Addressing Home Hazards

  • Turn off all electrical and gas lines. Only use flashlights and battery-operated light sources until you confirm your electrical system has not been damaged. Return to your home during daylight hours to make existing hazards visible. If you did not switch off the breakers and gas lines before the flooding began, do so immediately after returning home. You may need to contact your gas company, fire department, or the police if you notice an unusual smell or you cannot safely turn off your power because of standing water.
  • Mold and damage. Hazards in the home can continue to affect it long after the home has been cleaned. Take photos before, during, and after the cleaning process for your records. Mold remediation and restoration specialists, as well as your flood insurance agent, may rely on this information to adequately address any future health hazards.
  • Open the windows. If the rain has stopped, open all the windows in the home to start the airing out process and prevent the buildup of any gasses within the home. Do not remain in the home if you smell gas. Contact the proper authority and leave immediately.
  • Avoid walking in standing water. Standing water may harbor broken glass, metal, or other injury causing debris.
  • Generators. Many homeowners rely on generators during power outages, but they can become fire hazards if not used properly. Follow the instructions for your generator exactly and contact your utility company to learn more about running a generator when electricity is restored to the home.
  • Cleaning. You will need to systematically clean your entire home if it was affected by flood waters.

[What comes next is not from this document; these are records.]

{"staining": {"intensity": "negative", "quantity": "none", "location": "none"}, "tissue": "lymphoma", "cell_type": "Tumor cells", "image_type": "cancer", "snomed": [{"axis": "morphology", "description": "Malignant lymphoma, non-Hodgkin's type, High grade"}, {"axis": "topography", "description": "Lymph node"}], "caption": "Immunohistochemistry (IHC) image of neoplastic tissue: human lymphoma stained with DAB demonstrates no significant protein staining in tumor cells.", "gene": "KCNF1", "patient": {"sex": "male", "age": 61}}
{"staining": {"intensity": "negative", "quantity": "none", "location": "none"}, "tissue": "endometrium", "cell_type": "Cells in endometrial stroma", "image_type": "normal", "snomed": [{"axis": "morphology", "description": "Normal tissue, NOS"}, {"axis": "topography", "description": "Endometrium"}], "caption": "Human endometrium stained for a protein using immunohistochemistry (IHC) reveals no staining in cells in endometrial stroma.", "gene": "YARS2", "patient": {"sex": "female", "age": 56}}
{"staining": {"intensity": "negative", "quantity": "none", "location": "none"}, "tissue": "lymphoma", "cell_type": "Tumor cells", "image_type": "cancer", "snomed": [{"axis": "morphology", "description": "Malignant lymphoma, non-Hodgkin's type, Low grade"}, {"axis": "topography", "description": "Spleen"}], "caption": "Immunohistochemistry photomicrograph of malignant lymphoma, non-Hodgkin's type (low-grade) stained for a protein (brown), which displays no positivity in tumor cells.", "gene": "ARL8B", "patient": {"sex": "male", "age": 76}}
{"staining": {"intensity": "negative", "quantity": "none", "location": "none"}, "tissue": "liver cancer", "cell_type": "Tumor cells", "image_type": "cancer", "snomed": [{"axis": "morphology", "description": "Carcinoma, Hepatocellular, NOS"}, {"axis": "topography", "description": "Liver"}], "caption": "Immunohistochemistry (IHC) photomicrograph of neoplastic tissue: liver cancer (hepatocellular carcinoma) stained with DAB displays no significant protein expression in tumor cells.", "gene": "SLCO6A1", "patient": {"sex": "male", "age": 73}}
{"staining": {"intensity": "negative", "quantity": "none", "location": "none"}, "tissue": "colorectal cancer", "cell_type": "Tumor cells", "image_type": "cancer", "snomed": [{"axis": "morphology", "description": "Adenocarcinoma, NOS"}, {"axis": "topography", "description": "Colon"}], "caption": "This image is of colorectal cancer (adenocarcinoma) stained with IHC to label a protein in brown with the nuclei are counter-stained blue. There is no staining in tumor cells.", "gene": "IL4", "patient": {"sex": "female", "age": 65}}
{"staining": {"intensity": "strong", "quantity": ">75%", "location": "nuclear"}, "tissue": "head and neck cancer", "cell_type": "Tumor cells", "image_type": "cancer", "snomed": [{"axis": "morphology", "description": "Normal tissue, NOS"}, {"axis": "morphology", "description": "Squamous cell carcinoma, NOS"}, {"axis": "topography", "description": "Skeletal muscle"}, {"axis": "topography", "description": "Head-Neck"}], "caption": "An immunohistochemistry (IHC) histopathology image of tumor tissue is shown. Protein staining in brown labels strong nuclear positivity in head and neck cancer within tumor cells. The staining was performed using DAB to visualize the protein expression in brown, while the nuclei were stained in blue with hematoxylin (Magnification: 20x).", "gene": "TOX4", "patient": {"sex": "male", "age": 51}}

Use a bleach based disinfectant (diluted bleach in water will work fine) to clean all hard surfaces and remove the threat of dangerous microbes. Pay special attention to surfaces and appliances in the kitchen and bathrooms. Air out any fabrics in the sun, and use a fabric appropriate disinfectant before returning it to the home.
  • Sewage. If sewage is present in the home, always wear waterproof gloves, masks, and rubber boots when cleaning. Throw away anything that can’t be thoroughly disinfected.

Health Hazards

  • Throw away contaminated food. If you have been without power for more than 4 hours, throw out all perishable items like thawed meat, eggs, dairy products, and any leftovers.
  • Go to the doctor for an open wound. Traveling in flood water on foot is dangerous. If you have an open would or were injured while traveling, you may have been exposed to illness causing bacteria and germs. Contact your doctor for further instructions on immunization boosters, cleaning, and caring for your injury.
  • Water contamination. Do not drink tap water until you hear that the water systems are clean. Flooding can affect an entire community’s water supply. Listen to the news and stick to bottled water until you hear that tap water is safe for consumption.
  • Hypothermia, overheating, and exhaustion. Flooding can happen any time of the year and cause temperature related illness and exhaustion from traveling or working in flooded areas. Stay hydrated and rest when necessary to prevent these conditions. If the weather is cool, try to stay as dry as possible and wear protective clothing when traveling.
  • Drowning. Never work alone in flooded areas. Wear a US Coast Guard approved life jacket around flooding. In flood conditions, even shallow water can lead to drowning accidents.

Extreme caution and common sense can help you stay safe and healthy after a flood. Always reach out to a local authority if you have any questions about returning home, helping with a rescue effort, or addressing a potential hazard.